Start of DATASET CONTENT

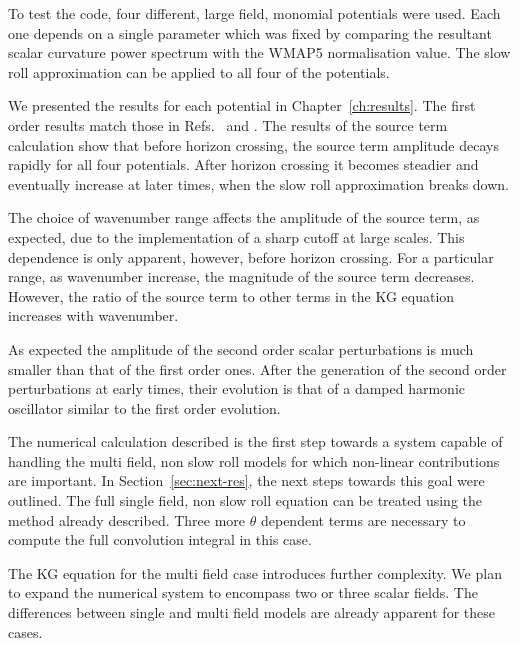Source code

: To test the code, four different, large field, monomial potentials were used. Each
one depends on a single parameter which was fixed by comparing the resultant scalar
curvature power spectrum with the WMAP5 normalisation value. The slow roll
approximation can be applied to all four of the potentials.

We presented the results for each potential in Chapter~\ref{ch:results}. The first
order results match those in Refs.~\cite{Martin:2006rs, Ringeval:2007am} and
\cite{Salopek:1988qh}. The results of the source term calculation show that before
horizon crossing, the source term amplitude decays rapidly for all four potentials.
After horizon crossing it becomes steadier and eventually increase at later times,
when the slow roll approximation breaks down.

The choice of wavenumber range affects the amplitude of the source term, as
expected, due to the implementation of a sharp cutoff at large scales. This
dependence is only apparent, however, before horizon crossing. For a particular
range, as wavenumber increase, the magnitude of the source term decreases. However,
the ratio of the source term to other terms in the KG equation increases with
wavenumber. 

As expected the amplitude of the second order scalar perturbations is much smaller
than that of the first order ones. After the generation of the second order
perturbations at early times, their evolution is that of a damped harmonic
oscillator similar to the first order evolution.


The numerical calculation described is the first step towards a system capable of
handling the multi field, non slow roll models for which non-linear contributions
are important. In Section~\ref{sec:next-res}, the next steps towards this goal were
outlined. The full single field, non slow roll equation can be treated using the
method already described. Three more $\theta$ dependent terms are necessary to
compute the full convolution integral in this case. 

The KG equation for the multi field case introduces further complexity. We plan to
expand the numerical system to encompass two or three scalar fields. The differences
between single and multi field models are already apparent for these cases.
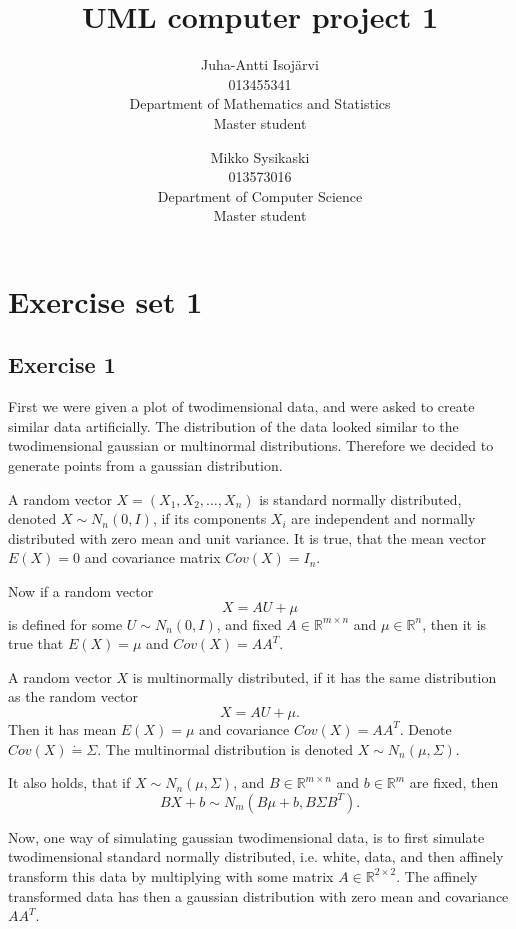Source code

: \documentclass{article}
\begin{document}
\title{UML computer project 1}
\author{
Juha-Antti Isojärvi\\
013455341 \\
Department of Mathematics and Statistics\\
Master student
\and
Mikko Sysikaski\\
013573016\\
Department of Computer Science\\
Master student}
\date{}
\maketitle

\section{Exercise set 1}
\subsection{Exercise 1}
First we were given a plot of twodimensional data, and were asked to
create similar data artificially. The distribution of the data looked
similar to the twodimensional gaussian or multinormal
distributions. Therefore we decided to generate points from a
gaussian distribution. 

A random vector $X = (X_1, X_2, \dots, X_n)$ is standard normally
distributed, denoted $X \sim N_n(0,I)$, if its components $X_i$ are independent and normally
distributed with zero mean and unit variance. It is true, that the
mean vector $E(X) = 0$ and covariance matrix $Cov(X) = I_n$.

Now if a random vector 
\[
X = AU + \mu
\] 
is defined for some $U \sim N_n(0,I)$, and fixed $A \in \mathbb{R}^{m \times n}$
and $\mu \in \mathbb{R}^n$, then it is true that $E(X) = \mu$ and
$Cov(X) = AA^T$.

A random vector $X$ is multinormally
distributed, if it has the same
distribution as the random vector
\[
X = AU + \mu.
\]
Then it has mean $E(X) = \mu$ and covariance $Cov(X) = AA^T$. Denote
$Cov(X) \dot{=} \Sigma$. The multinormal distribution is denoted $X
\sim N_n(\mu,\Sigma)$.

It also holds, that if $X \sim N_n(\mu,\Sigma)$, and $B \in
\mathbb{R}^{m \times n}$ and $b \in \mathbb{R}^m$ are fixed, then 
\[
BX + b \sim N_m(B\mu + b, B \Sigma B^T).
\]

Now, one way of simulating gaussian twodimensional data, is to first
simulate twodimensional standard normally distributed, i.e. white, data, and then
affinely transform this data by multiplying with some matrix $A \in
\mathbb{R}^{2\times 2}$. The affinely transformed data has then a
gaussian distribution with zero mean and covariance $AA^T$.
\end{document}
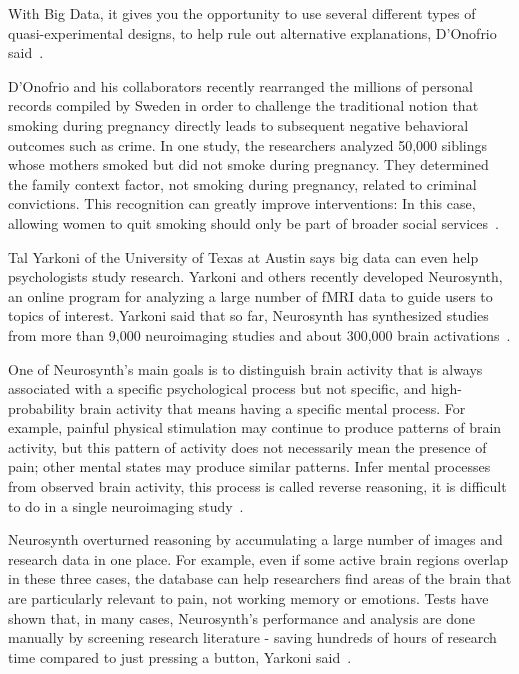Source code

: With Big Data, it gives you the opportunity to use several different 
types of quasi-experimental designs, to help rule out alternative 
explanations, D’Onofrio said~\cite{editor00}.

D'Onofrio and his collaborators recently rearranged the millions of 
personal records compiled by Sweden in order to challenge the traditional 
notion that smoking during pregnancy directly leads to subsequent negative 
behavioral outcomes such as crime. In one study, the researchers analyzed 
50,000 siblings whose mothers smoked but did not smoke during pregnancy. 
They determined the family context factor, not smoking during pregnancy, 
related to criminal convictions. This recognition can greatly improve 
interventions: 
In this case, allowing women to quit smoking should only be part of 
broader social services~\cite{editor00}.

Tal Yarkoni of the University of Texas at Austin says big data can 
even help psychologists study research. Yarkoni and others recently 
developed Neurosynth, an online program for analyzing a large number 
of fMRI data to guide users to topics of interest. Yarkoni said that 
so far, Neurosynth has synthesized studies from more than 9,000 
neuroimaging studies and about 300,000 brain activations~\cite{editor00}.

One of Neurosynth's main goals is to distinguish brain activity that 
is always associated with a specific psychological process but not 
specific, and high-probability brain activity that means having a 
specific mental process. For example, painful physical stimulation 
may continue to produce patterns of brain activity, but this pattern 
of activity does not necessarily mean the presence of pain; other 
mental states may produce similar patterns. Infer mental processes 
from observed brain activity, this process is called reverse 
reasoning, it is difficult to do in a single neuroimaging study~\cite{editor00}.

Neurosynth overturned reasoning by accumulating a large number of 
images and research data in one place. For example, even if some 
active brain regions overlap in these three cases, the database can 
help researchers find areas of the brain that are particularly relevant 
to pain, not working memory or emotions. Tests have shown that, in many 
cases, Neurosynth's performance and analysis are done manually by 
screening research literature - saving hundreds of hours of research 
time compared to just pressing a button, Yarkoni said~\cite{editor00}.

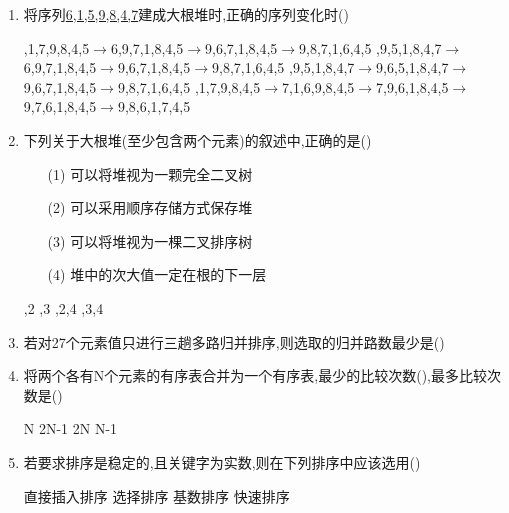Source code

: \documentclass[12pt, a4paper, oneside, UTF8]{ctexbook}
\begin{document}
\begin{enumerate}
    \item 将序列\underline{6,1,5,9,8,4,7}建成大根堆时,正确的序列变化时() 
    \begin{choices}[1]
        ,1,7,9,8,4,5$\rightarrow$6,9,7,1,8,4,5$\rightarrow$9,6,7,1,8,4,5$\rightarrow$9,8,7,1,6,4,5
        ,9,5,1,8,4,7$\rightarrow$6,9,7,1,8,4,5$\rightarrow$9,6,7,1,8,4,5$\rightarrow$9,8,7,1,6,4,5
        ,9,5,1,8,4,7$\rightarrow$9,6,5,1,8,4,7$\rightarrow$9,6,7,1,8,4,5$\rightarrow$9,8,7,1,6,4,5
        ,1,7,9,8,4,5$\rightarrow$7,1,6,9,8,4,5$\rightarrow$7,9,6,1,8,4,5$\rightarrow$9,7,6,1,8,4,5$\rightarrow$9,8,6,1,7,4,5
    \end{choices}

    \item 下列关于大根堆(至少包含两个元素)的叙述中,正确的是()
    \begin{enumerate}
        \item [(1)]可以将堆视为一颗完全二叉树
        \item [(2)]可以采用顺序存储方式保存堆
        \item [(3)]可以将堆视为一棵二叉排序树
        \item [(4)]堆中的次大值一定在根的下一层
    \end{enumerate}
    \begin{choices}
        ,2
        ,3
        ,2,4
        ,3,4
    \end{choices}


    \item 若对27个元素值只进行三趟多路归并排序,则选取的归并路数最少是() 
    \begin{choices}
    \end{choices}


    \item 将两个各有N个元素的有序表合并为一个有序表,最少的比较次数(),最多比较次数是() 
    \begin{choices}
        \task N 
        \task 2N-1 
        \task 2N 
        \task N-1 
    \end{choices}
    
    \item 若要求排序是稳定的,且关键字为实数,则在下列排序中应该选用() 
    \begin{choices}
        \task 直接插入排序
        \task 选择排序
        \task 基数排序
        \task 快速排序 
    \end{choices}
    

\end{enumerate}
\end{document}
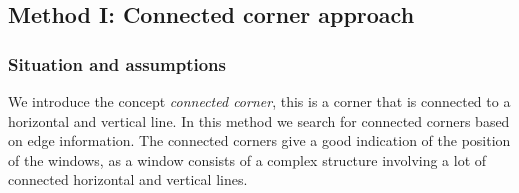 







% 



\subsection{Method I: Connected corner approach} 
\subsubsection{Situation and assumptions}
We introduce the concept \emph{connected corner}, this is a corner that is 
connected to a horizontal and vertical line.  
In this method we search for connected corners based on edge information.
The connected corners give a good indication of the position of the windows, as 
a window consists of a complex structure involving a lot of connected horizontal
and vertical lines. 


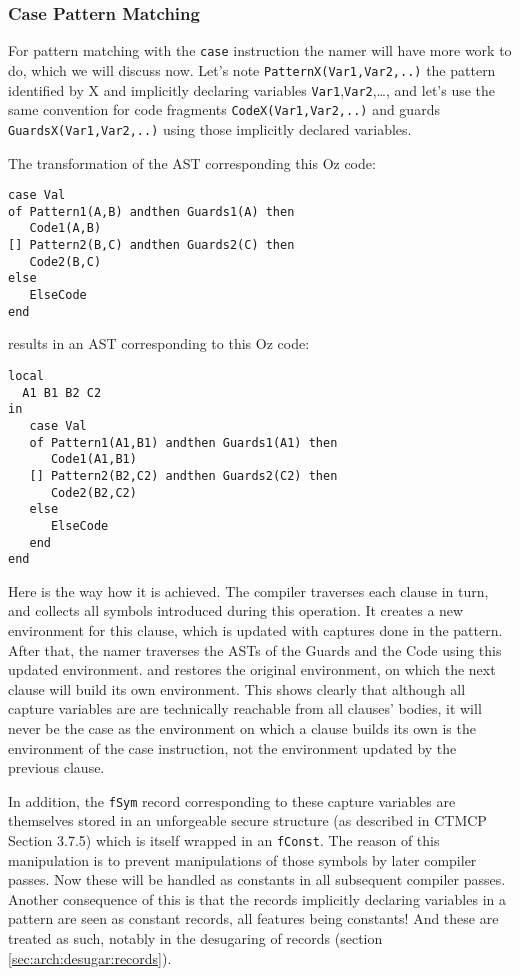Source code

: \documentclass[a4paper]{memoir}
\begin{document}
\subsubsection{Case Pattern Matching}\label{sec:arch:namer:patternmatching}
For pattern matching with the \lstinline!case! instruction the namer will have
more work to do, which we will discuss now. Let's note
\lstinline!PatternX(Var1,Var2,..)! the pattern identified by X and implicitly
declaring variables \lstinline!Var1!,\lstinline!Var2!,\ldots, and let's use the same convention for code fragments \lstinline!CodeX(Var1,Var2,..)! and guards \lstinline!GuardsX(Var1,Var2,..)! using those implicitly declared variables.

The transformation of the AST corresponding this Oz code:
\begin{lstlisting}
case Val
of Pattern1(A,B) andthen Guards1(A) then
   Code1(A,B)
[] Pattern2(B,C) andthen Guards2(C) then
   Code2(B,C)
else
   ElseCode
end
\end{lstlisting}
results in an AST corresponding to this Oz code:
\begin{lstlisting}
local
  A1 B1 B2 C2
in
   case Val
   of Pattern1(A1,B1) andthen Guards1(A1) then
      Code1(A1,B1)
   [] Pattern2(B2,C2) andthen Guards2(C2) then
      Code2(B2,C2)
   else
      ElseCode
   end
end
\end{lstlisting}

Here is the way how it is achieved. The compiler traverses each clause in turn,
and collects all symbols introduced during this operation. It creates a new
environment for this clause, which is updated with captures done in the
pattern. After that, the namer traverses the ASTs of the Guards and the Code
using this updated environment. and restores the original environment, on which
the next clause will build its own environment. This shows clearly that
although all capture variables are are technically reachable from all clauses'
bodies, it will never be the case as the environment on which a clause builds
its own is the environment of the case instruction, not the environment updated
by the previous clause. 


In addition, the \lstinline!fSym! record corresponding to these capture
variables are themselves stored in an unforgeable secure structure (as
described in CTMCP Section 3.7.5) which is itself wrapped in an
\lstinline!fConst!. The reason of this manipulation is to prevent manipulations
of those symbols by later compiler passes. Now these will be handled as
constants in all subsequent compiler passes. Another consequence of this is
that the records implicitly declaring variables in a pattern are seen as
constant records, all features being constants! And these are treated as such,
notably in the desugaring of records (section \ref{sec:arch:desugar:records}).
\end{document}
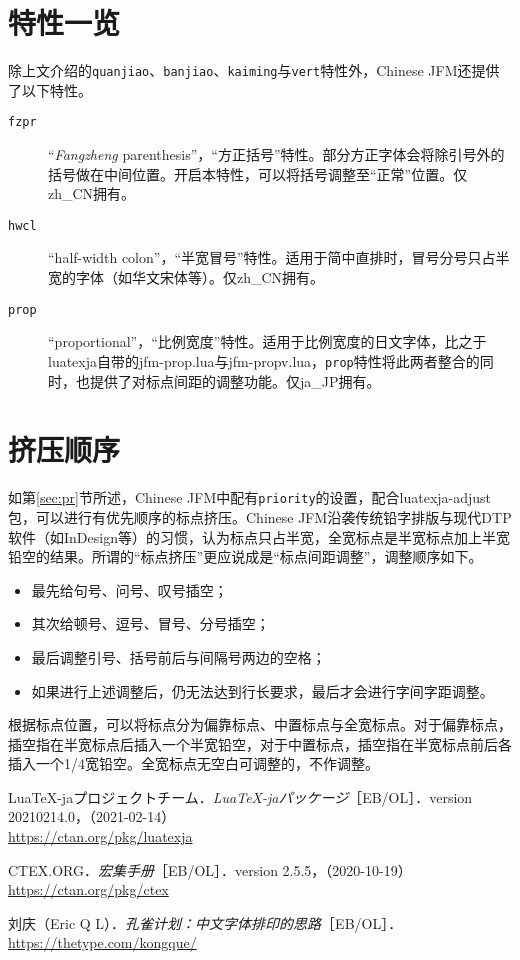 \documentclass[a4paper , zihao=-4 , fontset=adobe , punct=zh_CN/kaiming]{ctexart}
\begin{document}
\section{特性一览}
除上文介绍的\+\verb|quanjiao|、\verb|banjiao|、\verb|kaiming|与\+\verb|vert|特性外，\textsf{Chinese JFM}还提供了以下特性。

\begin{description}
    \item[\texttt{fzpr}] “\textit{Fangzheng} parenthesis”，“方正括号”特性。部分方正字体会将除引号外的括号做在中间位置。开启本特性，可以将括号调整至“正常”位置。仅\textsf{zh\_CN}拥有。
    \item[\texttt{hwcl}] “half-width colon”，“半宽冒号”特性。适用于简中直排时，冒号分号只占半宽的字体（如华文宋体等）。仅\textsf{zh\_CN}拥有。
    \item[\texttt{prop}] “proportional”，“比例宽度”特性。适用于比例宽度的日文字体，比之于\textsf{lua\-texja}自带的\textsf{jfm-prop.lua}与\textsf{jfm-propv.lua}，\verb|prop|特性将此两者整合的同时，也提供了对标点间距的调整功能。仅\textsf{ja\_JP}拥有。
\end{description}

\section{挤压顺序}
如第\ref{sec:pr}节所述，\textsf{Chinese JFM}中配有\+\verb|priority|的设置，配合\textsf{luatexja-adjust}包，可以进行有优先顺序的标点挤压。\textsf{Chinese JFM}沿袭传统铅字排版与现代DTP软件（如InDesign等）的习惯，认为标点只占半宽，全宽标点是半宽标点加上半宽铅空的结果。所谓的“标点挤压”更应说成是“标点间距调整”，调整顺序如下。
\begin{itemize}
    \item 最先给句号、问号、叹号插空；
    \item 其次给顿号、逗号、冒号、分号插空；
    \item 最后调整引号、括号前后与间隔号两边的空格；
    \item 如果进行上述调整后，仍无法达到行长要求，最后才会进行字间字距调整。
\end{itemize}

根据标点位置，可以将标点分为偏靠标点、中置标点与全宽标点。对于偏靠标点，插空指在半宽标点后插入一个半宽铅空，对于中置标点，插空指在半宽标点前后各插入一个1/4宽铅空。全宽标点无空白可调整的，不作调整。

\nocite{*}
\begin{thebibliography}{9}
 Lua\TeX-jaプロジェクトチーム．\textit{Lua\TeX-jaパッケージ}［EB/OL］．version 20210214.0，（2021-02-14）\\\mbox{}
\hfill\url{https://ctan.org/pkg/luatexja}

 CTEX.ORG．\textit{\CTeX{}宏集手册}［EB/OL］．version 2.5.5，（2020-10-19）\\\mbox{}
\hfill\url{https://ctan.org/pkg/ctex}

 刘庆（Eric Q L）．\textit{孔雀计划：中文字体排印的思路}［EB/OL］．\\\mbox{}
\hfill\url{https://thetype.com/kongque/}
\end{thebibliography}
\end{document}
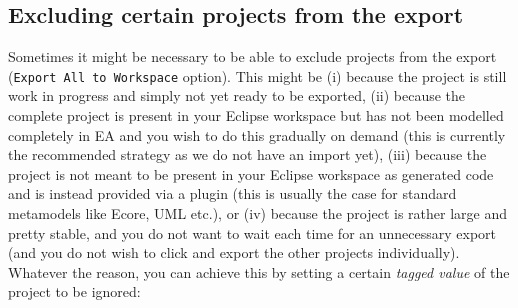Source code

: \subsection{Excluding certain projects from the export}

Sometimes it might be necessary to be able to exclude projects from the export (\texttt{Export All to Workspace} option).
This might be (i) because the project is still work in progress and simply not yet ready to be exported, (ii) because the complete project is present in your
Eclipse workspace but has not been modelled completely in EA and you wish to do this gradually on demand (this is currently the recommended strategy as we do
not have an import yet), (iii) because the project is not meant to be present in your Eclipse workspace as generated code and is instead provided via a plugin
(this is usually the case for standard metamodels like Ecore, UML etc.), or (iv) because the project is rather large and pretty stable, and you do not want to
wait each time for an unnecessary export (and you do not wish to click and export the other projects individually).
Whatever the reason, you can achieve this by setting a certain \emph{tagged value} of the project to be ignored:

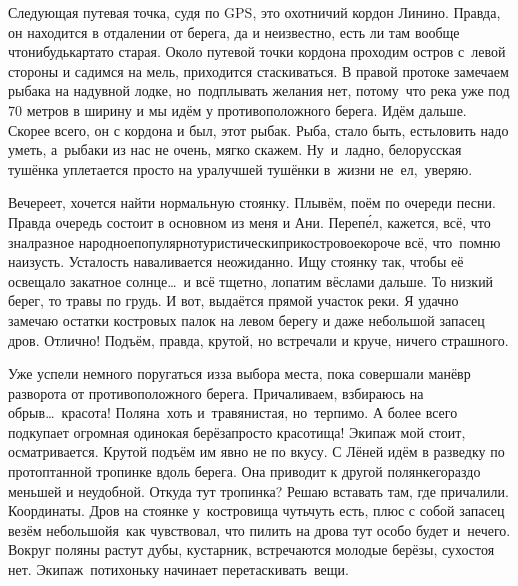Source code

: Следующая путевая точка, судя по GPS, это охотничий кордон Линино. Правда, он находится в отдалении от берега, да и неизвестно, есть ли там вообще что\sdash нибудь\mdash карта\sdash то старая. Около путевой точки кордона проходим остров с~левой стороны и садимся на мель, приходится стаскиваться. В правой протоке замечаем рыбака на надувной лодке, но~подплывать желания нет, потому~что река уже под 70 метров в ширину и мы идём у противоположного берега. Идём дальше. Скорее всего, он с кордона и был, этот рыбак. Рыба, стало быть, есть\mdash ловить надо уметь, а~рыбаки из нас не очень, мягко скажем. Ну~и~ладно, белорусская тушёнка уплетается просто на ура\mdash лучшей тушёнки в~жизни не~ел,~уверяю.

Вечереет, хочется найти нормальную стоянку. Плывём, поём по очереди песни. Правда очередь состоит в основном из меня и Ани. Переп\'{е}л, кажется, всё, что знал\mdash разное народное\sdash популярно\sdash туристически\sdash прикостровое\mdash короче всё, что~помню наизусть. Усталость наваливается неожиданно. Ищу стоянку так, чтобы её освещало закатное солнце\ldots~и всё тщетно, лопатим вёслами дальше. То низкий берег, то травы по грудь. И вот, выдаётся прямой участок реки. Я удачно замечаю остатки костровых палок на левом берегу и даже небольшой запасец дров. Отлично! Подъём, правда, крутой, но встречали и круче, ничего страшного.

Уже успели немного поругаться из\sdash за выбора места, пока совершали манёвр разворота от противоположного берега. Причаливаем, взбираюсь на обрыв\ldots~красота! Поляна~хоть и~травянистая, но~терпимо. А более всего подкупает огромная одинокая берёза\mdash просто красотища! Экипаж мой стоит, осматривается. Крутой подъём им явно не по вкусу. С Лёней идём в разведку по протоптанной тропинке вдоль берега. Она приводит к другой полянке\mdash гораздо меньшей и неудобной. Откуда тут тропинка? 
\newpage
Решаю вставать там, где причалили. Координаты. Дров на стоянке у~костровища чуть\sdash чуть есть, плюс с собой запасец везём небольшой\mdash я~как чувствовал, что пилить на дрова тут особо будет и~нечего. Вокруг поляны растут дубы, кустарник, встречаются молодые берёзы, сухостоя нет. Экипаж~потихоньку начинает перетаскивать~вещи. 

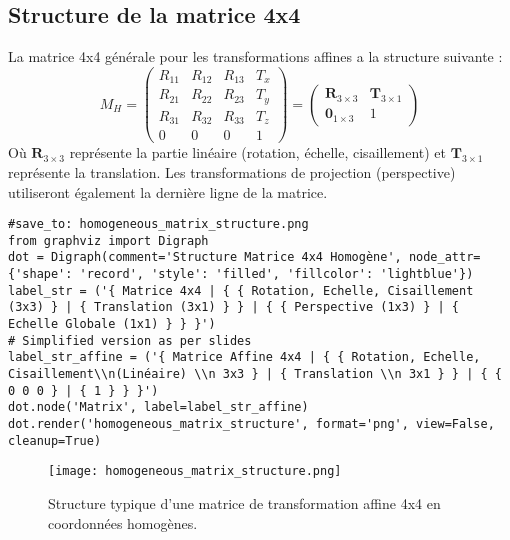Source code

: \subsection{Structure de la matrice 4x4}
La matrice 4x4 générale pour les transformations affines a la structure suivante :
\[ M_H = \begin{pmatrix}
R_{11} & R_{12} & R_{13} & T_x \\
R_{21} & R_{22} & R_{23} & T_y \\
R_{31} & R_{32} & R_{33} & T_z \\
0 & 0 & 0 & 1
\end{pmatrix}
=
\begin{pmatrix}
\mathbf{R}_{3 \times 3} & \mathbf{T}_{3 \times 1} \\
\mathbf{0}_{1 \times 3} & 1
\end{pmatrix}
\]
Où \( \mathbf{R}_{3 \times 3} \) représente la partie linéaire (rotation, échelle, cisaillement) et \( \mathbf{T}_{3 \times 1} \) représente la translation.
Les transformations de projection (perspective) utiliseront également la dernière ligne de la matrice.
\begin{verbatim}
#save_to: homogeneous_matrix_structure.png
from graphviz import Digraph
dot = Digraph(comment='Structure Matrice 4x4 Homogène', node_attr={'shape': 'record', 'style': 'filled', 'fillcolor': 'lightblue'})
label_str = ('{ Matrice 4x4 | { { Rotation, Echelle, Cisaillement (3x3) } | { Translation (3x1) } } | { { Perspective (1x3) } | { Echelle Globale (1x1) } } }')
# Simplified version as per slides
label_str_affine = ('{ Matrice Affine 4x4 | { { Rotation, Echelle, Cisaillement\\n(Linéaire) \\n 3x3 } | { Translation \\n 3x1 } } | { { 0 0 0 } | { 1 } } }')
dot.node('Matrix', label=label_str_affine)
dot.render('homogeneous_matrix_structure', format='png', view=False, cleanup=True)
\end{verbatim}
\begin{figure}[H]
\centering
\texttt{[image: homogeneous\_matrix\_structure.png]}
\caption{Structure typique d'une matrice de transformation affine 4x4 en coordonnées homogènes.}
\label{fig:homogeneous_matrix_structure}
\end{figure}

End of DATASET CONTENT

# PROMPT
From the listing above, return each line with the word "different".

# REPLY
: To test the code, four different, large field, monomial potentials were used. Each
: With Big Data, it gives you the opportunity to use several different 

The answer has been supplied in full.